→ Data records:
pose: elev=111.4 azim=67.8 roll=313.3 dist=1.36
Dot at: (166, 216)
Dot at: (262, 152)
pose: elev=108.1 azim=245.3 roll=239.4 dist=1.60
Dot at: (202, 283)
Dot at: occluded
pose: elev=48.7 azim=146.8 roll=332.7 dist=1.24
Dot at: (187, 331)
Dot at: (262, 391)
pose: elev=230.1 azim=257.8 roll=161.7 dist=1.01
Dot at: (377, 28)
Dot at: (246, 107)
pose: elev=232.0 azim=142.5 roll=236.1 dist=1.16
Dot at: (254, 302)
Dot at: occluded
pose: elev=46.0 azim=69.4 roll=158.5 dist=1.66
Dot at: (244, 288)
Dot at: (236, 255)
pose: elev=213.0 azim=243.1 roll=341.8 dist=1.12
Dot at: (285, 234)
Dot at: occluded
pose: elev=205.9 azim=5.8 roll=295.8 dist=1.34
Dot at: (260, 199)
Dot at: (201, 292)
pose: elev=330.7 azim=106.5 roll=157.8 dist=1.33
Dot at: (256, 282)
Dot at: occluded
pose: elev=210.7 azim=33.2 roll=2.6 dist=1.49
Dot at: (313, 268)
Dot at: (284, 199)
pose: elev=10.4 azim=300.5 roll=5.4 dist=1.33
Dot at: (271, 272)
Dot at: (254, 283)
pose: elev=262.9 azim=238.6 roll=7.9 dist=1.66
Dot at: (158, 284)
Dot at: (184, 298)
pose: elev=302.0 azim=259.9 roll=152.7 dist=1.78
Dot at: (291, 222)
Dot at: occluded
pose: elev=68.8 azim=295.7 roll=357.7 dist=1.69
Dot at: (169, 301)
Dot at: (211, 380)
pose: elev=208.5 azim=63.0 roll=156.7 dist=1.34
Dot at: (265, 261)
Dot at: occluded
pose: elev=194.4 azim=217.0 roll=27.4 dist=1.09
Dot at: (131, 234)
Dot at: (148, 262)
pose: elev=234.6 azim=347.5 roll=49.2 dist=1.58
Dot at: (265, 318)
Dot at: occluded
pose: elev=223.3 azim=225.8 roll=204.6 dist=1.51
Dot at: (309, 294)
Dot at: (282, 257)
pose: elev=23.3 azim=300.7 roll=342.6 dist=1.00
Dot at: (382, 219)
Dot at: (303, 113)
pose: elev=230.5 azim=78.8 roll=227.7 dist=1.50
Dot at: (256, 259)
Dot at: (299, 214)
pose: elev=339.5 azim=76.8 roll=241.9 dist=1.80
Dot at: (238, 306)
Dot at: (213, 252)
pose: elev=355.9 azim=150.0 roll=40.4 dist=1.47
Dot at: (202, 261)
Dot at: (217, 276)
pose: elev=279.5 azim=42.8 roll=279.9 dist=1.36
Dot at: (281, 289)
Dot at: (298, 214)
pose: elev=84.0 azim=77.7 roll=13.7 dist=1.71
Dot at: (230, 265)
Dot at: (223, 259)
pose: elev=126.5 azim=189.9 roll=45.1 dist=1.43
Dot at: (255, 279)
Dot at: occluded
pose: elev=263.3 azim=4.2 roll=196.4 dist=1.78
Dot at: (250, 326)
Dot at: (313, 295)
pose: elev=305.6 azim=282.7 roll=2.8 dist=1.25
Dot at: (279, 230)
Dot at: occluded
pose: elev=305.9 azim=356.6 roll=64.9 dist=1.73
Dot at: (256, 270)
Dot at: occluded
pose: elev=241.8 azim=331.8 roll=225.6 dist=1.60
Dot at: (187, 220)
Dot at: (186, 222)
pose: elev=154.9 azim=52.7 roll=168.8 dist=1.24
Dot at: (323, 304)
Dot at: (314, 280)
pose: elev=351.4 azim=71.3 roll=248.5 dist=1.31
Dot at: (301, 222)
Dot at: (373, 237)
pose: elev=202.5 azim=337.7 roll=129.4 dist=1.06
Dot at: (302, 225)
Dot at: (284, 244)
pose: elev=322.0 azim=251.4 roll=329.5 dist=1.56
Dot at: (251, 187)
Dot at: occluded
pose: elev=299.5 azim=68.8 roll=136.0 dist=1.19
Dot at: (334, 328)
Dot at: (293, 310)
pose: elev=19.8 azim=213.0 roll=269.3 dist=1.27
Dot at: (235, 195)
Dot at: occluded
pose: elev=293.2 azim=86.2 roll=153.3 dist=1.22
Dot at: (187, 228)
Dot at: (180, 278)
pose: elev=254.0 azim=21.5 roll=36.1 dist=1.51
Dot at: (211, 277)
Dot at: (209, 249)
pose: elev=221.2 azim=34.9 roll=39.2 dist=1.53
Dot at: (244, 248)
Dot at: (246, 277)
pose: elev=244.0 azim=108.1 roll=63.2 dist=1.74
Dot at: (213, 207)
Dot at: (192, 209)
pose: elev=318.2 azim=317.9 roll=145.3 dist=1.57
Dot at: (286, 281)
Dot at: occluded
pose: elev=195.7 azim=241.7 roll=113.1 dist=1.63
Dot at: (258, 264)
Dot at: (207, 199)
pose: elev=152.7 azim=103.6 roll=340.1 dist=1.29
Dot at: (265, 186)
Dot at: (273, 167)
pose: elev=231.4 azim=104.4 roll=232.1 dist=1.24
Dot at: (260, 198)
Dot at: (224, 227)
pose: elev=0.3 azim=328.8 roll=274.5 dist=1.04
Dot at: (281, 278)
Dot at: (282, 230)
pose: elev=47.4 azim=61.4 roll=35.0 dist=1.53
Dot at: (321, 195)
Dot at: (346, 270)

→ EXERCISE DESCRIPTION:
Change every "dist" in the items to "distance", leaving all other text the same.

→ WRITTEN RESPONSE:
pose: elev=111.4 azim=67.8 roll=313.3 distance=1.36
Dot at: (166, 216)
Dot at: (262, 152)
pose: elev=108.1 azim=245.3 roll=239.4 distance=1.60
Dot at: (202, 283)
Dot at: occluded
pose: elev=48.7 azim=146.8 roll=332.7 distance=1.24
Dot at: (187, 331)
Dot at: (262, 391)
pose: elev=230.1 azim=257.8 roll=161.7 distance=1.01
Dot at: (377, 28)
Dot at: (246, 107)
pose: elev=232.0 azim=142.5 roll=236.1 distance=1.16
Dot at: (254, 302)
Dot at: occluded
pose: elev=46.0 azim=69.4 roll=158.5 distance=1.66
Dot at: (244, 288)
Dot at: (236, 255)
pose: elev=213.0 azim=243.1 roll=341.8 distance=1.12
Dot at: (285, 234)
Dot at: occluded
pose: elev=205.9 azim=5.8 roll=295.8 distance=1.34
Dot at: (260, 199)
Dot at: (201, 292)
pose: elev=330.7 azim=106.5 roll=157.8 distance=1.33
Dot at: (256, 282)
Dot at: occluded
pose: elev=210.7 azim=33.2 roll=2.6 distance=1.49
Dot at: (313, 268)
Dot at: (284, 199)
pose: elev=10.4 azim=300.5 roll=5.4 distance=1.33
Dot at: (271, 272)
Dot at: (254, 283)
pose: elev=262.9 azim=238.6 roll=7.9 distance=1.66
Dot at: (158, 284)
Dot at: (184, 298)
pose: elev=302.0 azim=259.9 roll=152.7 distance=1.78
Dot at: (291, 222)
Dot at: occluded
pose: elev=68.8 azim=295.7 roll=357.7 distance=1.69
Dot at: (169, 301)
Dot at: (211, 380)
pose: elev=208.5 azim=63.0 roll=156.7 distance=1.34
Dot at: (265, 261)
Dot at: occluded
pose: elev=194.4 azim=217.0 roll=27.4 distance=1.09
Dot at: (131, 234)
Dot at: (148, 262)
pose: elev=234.6 azim=347.5 roll=49.2 distance=1.58
Dot at: (265, 318)
Dot at: occluded
pose: elev=223.3 azim=225.8 roll=204.6 distance=1.51
Dot at: (309, 294)
Dot at: (282, 257)
pose: elev=23.3 azim=300.7 roll=342.6 distance=1.00
Dot at: (382, 219)
Dot at: (303, 113)
pose: elev=230.5 azim=78.8 roll=227.7 distance=1.50
Dot at: (256, 259)
Dot at: (299, 214)
pose: elev=339.5 azim=76.8 roll=241.9 distance=1.80
Dot at: (238, 306)
Dot at: (213, 252)
pose: elev=355.9 azim=150.0 roll=40.4 distance=1.47
Dot at: (202, 261)
Dot at: (217, 276)
pose: elev=279.5 azim=42.8 roll=279.9 distance=1.36
Dot at: (281, 289)
Dot at: (298, 214)
pose: elev=84.0 azim=77.7 roll=13.7 distance=1.71
Dot at: (230, 265)
Dot at: (223, 259)
pose: elev=126.5 azim=189.9 roll=45.1 distance=1.43
Dot at: (255, 279)
Dot at: occluded
pose: elev=263.3 azim=4.2 roll=196.4 distance=1.78
Dot at: (250, 326)
Dot at: (313, 295)
pose: elev=305.6 azim=282.7 roll=2.8 distance=1.25
Dot at: (279, 230)
Dot at: occluded
pose: elev=305.9 azim=356.6 roll=64.9 distance=1.73
Dot at: (256, 270)
Dot at: occluded
pose: elev=241.8 azim=331.8 roll=225.6 distance=1.60
Dot at: (187, 220)
Dot at: (186, 222)
pose: elev=154.9 azim=52.7 roll=168.8 distance=1.24
Dot at: (323, 304)
Dot at: (314, 280)
pose: elev=351.4 azim=71.3 roll=248.5 distance=1.31
Dot at: (301, 222)
Dot at: (373, 237)
pose: elev=202.5 azim=337.7 roll=129.4 distance=1.06
Dot at: (302, 225)
Dot at: (284, 244)
pose: elev=322.0 azim=251.4 roll=329.5 distance=1.56
Dot at: (251, 187)
Dot at: occluded
pose: elev=299.5 azim=68.8 roll=136.0 distance=1.19
Dot at: (334, 328)
Dot at: (293, 310)
pose: elev=19.8 azim=213.0 roll=269.3 distance=1.27
Dot at: (235, 195)
Dot at: occluded
pose: elev=293.2 azim=86.2 roll=153.3 distance=1.22
Dot at: (187, 228)
Dot at: (180, 278)
pose: elev=254.0 azim=21.5 roll=36.1 distance=1.51
Dot at: (211, 277)
Dot at: (209, 249)
pose: elev=221.2 azim=34.9 roll=39.2 distance=1.53
Dot at: (244, 248)
Dot at: (246, 277)
pose: elev=244.0 azim=108.1 roll=63.2 distance=1.74
Dot at: (213, 207)
Dot at: (192, 209)
pose: elev=318.2 azim=317.9 roll=145.3 distance=1.57
Dot at: (286, 281)
Dot at: occluded
pose: elev=195.7 azim=241.7 roll=113.1 distance=1.63
Dot at: (258, 264)
Dot at: (207, 199)
pose: elev=152.7 azim=103.6 roll=340.1 distance=1.29
Dot at: (265, 186)
Dot at: (273, 167)
pose: elev=231.4 azim=104.4 roll=232.1 distance=1.24
Dot at: (260, 198)
Dot at: (224, 227)
pose: elev=0.3 azim=328.8 roll=274.5 distance=1.04
Dot at: (281, 278)
Dot at: (282, 230)
pose: elev=47.4 azim=61.4 roll=35.0 distance=1.53
Dot at: (321, 195)
Dot at: (346, 270)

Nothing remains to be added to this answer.